When our class first learned how to subtract polynomials, I was away. When it came to the test, I thought i had understood how to do it, but obviously not. On it, I didn’t do good. Looking back on the quiz, I notice the mistakes I had made.
For example, there was (2x-6)+(x+4)-(4x+1). I wrote down what i thought was an easier way to look at it:(2x-6)+(x+4)+(4x-1), and that I didn’t combine x with 4x and 2x. In total, the math I had done was (2x+4x)+(-6-1)+x. Making those mistakes, I came up with the answer 6x-3+x. Looking at it now, I should have simplified the question to (2x-6)+(x+4)+(-4x-1), that way I can get the correct answer of -x-3. The math I did was (2x+x-4x)+(-6+4-1).

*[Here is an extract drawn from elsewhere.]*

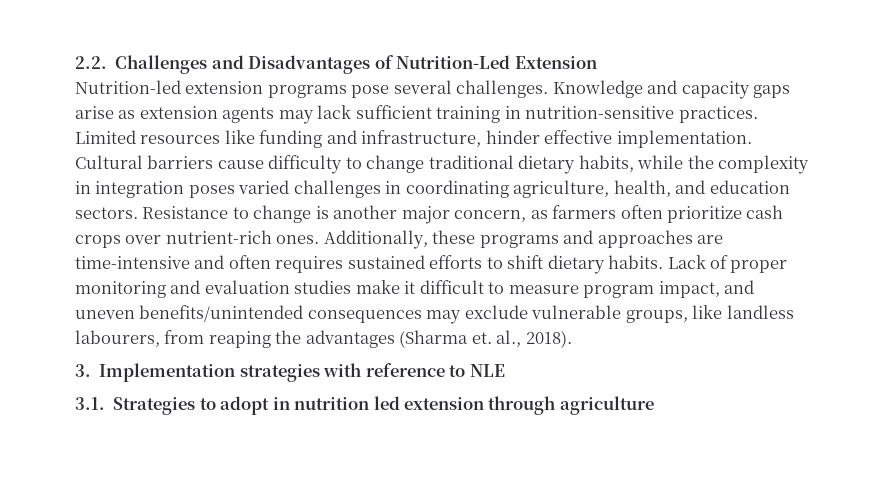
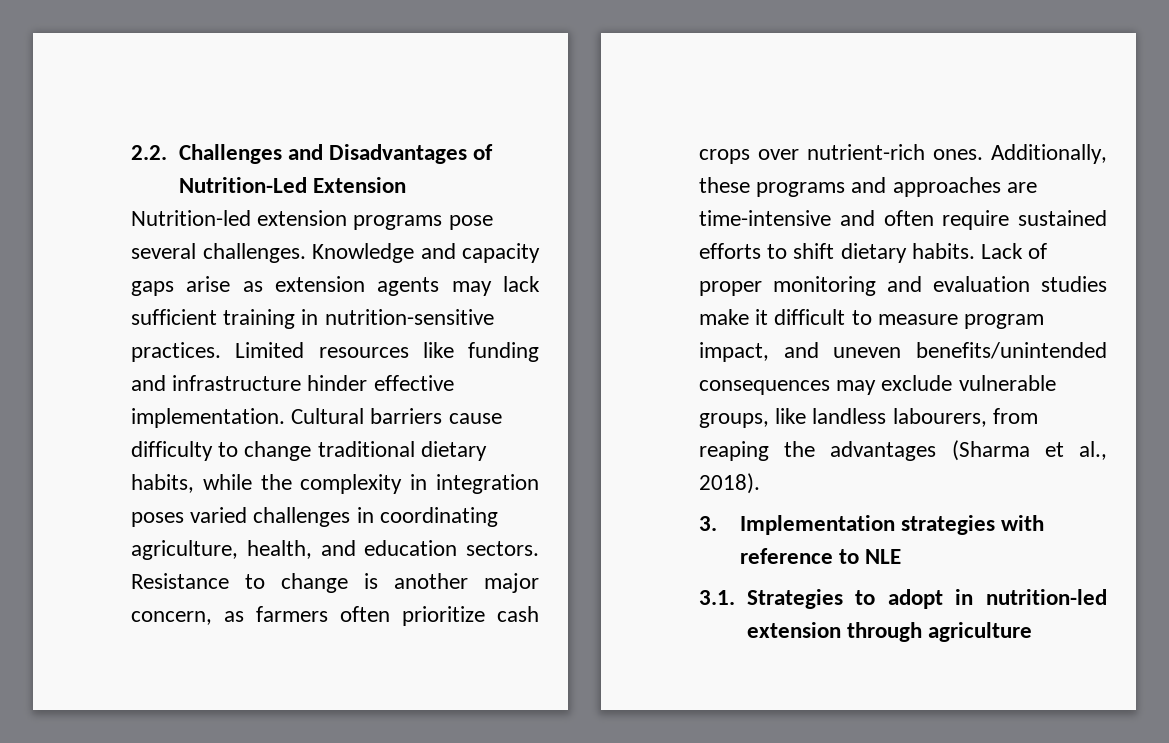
[361,130,482,147] infrastructure, -> [172,375,302,391] infrastructure
[275,256,344,273] requires -> [942,210,1010,230] require
[471,332,492,344] et. -> [1044,442,1064,457] et
[294,396,400,410] nutrition led -> [986,589,1107,605] nutrition-led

Another example is (-5-3x*-2)-(4x+x*-8). Out of the 4 questions in this section, this was the hardest one, even doing the second time. At first, I got it wrong while correcting it, but I used a math calculator app and I figured out where I went wrong. During the quiz, I simplified it to (-5-3x*-2)+(4x-x*+8), and got the answer of -x-4x*+6. My math was (-3x*-x*)+(-5x+4x)+(-2+8) I should have simplified it to (-5x-3x*-2)+(-4x-2x+8), and get the answer -4x*-9x+6. The math should have been (-3x*-x*)+(-5x-4x)+(-2+8) When correcting it the first time, i accidentally did 3x*-x* instead of -3x*-x*, so i got 2x* instead of -4x*, which confused me, but i got the right answer in the end.
(Note: I am using * as a symbol for squared)